Russia Monitor is a review of the most important events related to Russian internal and external security, as well as its foreign policies.
Date: 22 December 2020
Gazprom Pours Three Times as Much Money to Bring Gas to Chechnya
The Chechen leader Ramzan Kadyrov still enjoys a firm position in the Kremlin while being among Vladimir Putin’s most trusted people. The republic signed a deal with Gazprom, under which the Russian energy giant will build 1,300 kilometers of gas pipeline network, also in the remaining region that has not yet had access to gas.

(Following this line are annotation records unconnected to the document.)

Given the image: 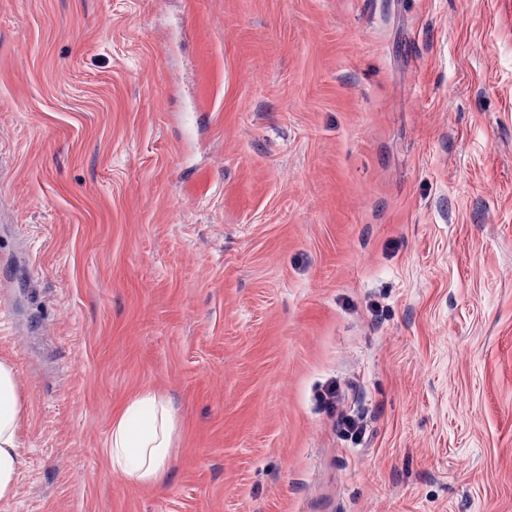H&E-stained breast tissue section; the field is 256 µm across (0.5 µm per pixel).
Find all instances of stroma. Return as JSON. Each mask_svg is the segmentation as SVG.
<instances>
[{"mask_svg":"<svg viewBox=\"0 0 512 512\" xmlns=\"http://www.w3.org/2000/svg\"><path fill=\"white\" fill-rule=\"evenodd\" d=\"M0 360V512H512V0H0ZM24 408L11 366L0 361V500L16 494L22 463L20 429ZM178 424L173 408L151 389L134 395L112 422L106 453L128 485H153L168 474Z\"/></svg>","mask_w":512,"mask_h":512,"instance_id":"1","label":"stroma"}]
</instances>
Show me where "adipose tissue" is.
Instances as JSON below:
<instances>
[{"instance_id": "ef3b65f1", "label": "adipose tissue", "mask_w": 512, "mask_h": 512, "mask_svg": "<svg viewBox=\"0 0 512 512\" xmlns=\"http://www.w3.org/2000/svg\"><path fill=\"white\" fill-rule=\"evenodd\" d=\"M24 408L11 366L0 361V500L14 497L22 463ZM178 424L173 408L151 389L134 395L112 422L106 453L129 485H153L168 474Z\"/></svg>"}]
</instances>
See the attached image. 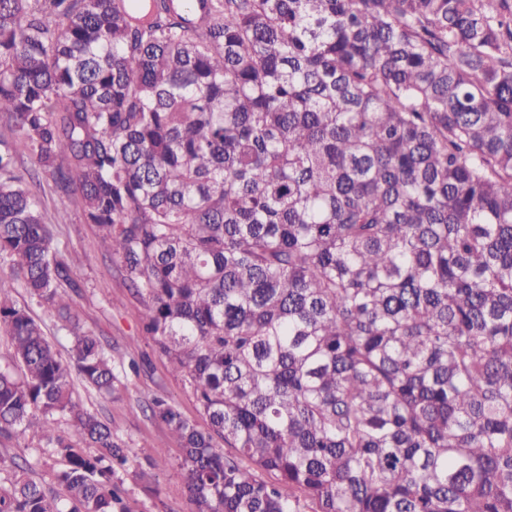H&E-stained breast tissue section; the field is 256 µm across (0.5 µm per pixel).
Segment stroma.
I'll return each mask as SVG.
<instances>
[{
	"instance_id": "stroma-1",
	"label": "stroma",
	"mask_w": 512,
	"mask_h": 512,
	"mask_svg": "<svg viewBox=\"0 0 512 512\" xmlns=\"http://www.w3.org/2000/svg\"><path fill=\"white\" fill-rule=\"evenodd\" d=\"M41 207L53 220L58 211L66 213L64 223L53 227V244L80 259L75 271L80 289L73 300L81 325L100 336L115 359L140 361L139 373L129 375L121 397L81 393L85 408L97 413L135 452L123 476L132 512H193L179 466V444L148 408L152 395L160 394L197 422L201 416L192 394L181 376L171 372L166 359L143 340V307L132 296L120 263L106 249L96 227L84 223L75 203L52 191L42 194ZM0 456L28 460L34 466V479L50 488L55 485V472L62 467L60 459L48 457L38 448L30 431L20 438L0 439Z\"/></svg>"
}]
</instances>
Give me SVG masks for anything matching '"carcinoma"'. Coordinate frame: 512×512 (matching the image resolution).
<instances>
[{
    "label": "carcinoma",
    "instance_id": "obj_1",
    "mask_svg": "<svg viewBox=\"0 0 512 512\" xmlns=\"http://www.w3.org/2000/svg\"><path fill=\"white\" fill-rule=\"evenodd\" d=\"M2 114L0 438L65 495L0 457V512H130L40 173L206 420L149 402L195 512H512V0H0ZM6 460L15 457L20 462L28 460L34 465L33 478L41 481L45 486L52 488L59 494L62 489L54 481V473L61 469L62 462L59 458H49L48 453L37 447V438L32 430H28L25 436L12 440L0 439V456Z\"/></svg>",
    "mask_w": 512,
    "mask_h": 512
}]
</instances>
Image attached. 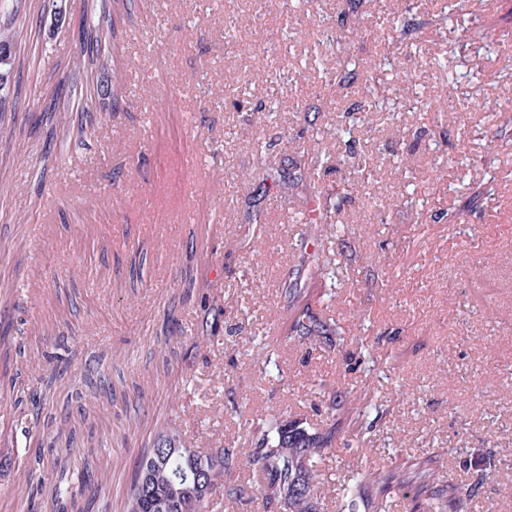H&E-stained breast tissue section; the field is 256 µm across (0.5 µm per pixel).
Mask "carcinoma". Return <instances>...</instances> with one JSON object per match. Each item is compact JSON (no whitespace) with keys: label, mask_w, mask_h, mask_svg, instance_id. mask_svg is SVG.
<instances>
[{"label":"carcinoma","mask_w":512,"mask_h":512,"mask_svg":"<svg viewBox=\"0 0 512 512\" xmlns=\"http://www.w3.org/2000/svg\"><path fill=\"white\" fill-rule=\"evenodd\" d=\"M14 37L0 36V100L11 93L12 84L7 75L14 64ZM329 161V157L319 152L307 161L295 165L293 175H283L275 182L280 189H288L307 181V176L316 174ZM292 332L294 339L303 344L319 338L331 343L339 335L336 324L322 320L310 310L296 313ZM256 447L241 452L248 461L259 466L265 475V482L253 493L265 504L277 503L284 512H318L319 491L314 464L325 448L323 438L309 431L298 419L277 417L262 422L255 428ZM228 453L217 448L207 454L194 448H183L172 438L160 433L149 454L140 462L128 494L127 512H186L195 506L197 512H216L225 507L227 501H237L244 494L241 486L224 485V467ZM45 465L43 451H38L28 462L26 477L30 496L36 497L39 484L35 476ZM430 468L424 467L414 475L387 470L351 474L343 488L345 497H360L371 491L373 512H388L384 500L393 488L404 489L411 483L420 486L419 492L430 487ZM427 507L434 512H458L459 500L448 488V498H432Z\"/></svg>","instance_id":"cac0c4a2"}]
</instances>
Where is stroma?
Segmentation results:
<instances>
[{
	"instance_id": "35a3bbf8",
	"label": "stroma",
	"mask_w": 512,
	"mask_h": 512,
	"mask_svg": "<svg viewBox=\"0 0 512 512\" xmlns=\"http://www.w3.org/2000/svg\"><path fill=\"white\" fill-rule=\"evenodd\" d=\"M444 2L299 0L293 35L285 0H58L56 21L43 0H0L17 43L0 103L15 344H0V512H27L35 449L38 512H60L86 464L82 512H126L159 432L239 451L274 415L328 438L320 512L349 471L427 458L463 512H512V0H467L439 29ZM341 54L357 69L338 91L325 73ZM274 71L293 82L273 96ZM370 92L396 119L356 111ZM446 98L456 113L433 111ZM321 148L368 158L360 191L342 169L265 188ZM391 195L413 204L388 210ZM326 199L330 235L303 220ZM35 263L45 285L26 295ZM306 307L336 323L335 346L293 340Z\"/></svg>"
}]
</instances>
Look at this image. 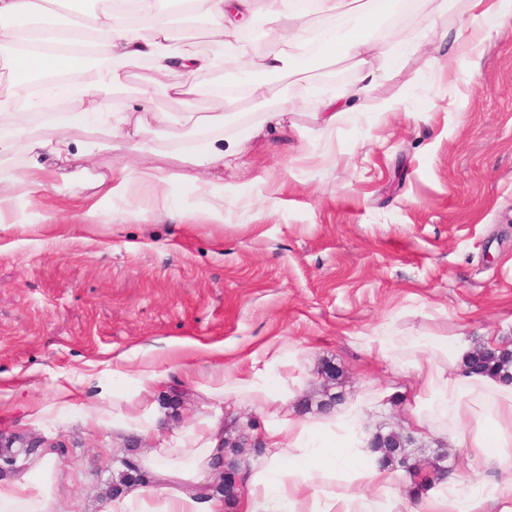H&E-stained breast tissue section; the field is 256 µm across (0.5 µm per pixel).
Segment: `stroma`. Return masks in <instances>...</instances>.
Listing matches in <instances>:
<instances>
[{"instance_id": "35a3bbf8", "label": "stroma", "mask_w": 512, "mask_h": 512, "mask_svg": "<svg viewBox=\"0 0 512 512\" xmlns=\"http://www.w3.org/2000/svg\"><path fill=\"white\" fill-rule=\"evenodd\" d=\"M468 0L437 10L435 0H396L374 32L423 42L355 112L319 136L306 83L355 74V63H317L284 79L294 99L283 126L264 123L277 99L228 100L225 135L254 128L241 155L224 160V209L203 191L158 185L169 210L146 193L99 201L92 183L114 164L137 167L128 146L96 149L72 180L47 177L38 194L16 190L0 209V435L44 438L64 447L55 461L59 512H101L130 448L111 425L89 428L57 379L82 378L88 402L111 413L112 356L150 358L165 371L170 438L204 419L251 414L268 423L272 403L217 402L201 389L225 365L247 368L266 351L295 352L285 369L288 408L316 419L320 371H339L342 403L370 388L385 400L363 415L369 432L413 431L409 381L362 346L361 334L392 327L425 336L456 332L471 344L512 340V4L502 29L478 50L452 40ZM433 17L425 28V17ZM223 74L198 80L192 104L156 88L146 139L187 135L186 107L213 109L209 90ZM393 111H379L384 102ZM167 116L157 124L156 116ZM223 348V358L209 355ZM192 356L194 381L179 365ZM419 458L455 465L463 450L445 425L422 421Z\"/></svg>"}]
</instances>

Gazprom declared to complete efforts to bring gas to all regions in Chechnya by 2026. The CEO of Gazprom Alexey Miller and the president of Chechnya Ramzan Kadyrov signed the development scheme to supply gas and gasify the North Caucasus republic between 2021 and 2025. Gazprom plans to invest 12.3 billion roubles, or $163 million, which is three times more than it did between 2016 and 2020. Under the scheme, Gazprom will build 1,300 kilometers of gas pipelines in twenty-five places throughout Chechnya, including its mountainous region of Galanchozh. As of January 1, 2020, the gasification rate in Chechnya was 98.2 percent, including 98.3 percent in towns and 95.2 percent in rural areas. The figure is likely to hit 100 percent soon yet pipe-lay costs are high in hard-to-reach regions. Yet the Chechen gas debt has not been settled yet. In October 2018, Chechnya asked a subsidiary of Gazprom to forgive billions-worth of gas debt. Back then, the debt was worth 13.5 billion roubles ($180 million), of which 9.3 billion roubles dated from over three years before. On December 20, 2018, a court in Grozny obliged Gazprom to cancel debts older than three years. But it was only then that the Russian chief prosecutor ordered to inspect the Chechen prosecutor’s office that went negatively for the latter. In consequence, Chechnya’s Supreme Court reversed an earlier ruling ordering Russian gas giant Gazprom to write off 9 billion roubles of the region’s gas debt. It was in the spring of 2019 when Kadyrov got involved in the case, suggesting to write off Chechnya’s gas debts and reminding debts Russia had forgiven other nations. As of January 1, 2018, the total gas debt of North Caucasus republics stood at 26.9 billion roubles ($357 million). Chechnya is the biggest debtor, followed by Dagestan, Kabardino-Balkaria, Krasnodar Krai, and Ingushetia. In 2019, Gazprom informed that Chechnya, Dagestan, and Ingushetia improved their gas payments. Nonetheless, North Caucasus republics make up for 88 percent of the population’s gas debt.